The temptation is so powerful to understand early modern Europe as the root of what we are now, and everything within it as the embryonic present, all its organs already there, waiting to grow and be born. But what I find so dizzying and seductive about the period is also its intimate unfamiliarity, its comfortable strangeness. I don’t feel as epistemologically and morally burdened by alterity as I do when I’m dealing with precolonial African societies, where there’s so much groundwork seemingly required to gain the same sense of interior perspective, but on the other hand, I always feel that around every corner in early modern European societies the familiar makes itself strange right before my eyes. The genesis of the present but also the possibilities of other histories; the world we have inherited but also all its dopplegangers and ghosts.

That’s what I feel Foucault’s idea of genealogies helped me to explore and understand, and what I think Stephenson manages to deliver in Quicksilver. The thrill of natural philosophy unbinding the world, so much a part of the more whiggish history of science is there, but also its distance. The Royal Society are ur-geeks and proto-technophiles and yet, they’re also aliens. Jack Shaftoe is the libertarian dream, the free man cutting loose of the constricted world around him—but he’s also the passive, drifting inhabitant of a commercial and social landscape unlike anything we know today, to whom events happen, recapitulating the narrative structure of the picaresque. Reading Quicksilver is like wearing bifocals: you can switch in and out of being able to locate yourself within its episteme. I’m not entirely sure it’s a good modern novel, really, nor is it good history—but it is a good genealogy as well as genealogical simulation of the narrative roots of the novel form.
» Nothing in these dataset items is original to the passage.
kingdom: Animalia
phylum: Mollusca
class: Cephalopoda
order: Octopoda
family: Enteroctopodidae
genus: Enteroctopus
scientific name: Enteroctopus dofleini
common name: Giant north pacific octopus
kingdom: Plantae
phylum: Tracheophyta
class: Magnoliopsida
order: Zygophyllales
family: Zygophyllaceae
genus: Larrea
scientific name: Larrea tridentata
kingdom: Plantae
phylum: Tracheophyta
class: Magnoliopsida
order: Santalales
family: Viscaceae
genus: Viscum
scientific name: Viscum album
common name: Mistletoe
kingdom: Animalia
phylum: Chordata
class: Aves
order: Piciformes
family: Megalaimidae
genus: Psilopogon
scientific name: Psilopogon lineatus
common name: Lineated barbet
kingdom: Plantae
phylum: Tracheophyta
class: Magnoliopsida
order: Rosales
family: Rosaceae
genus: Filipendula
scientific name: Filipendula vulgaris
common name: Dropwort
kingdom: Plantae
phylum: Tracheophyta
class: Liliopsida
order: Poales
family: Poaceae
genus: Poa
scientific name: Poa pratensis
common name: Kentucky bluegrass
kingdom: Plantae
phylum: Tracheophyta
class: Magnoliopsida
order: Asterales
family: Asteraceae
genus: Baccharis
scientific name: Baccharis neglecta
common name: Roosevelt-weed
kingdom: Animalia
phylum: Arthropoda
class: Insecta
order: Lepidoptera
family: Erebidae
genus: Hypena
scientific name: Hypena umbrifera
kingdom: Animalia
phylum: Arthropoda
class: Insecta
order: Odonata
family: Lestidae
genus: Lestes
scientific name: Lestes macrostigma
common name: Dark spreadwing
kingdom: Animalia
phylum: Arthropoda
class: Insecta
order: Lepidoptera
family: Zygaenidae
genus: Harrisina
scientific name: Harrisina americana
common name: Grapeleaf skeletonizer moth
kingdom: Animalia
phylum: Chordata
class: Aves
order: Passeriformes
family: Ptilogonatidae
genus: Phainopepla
This isn’t a pleasure limited to representations of the early modern world: Jeff Vandermeer’s edited anthology of pseudo-Victorian/Edwardian medical prose, The Thackery T. Lambshead Pocket Guide to Eccentric and Discredited Diseases delivers some of the same satisfactions through simulation (rather like Philadelphia’s Mutter Museum does by simply showing you the medical artifacts and exhibitionary vision of the same era). But simulations or explorations of the Victorian usually feel much more like recursions of the present than trips to a fever-dream alternative universe. Quicksilver, like Foucault, travels farther and tries harder to give us a way of representing the early modern European world that doesn’t just make into a toddler version of our own times.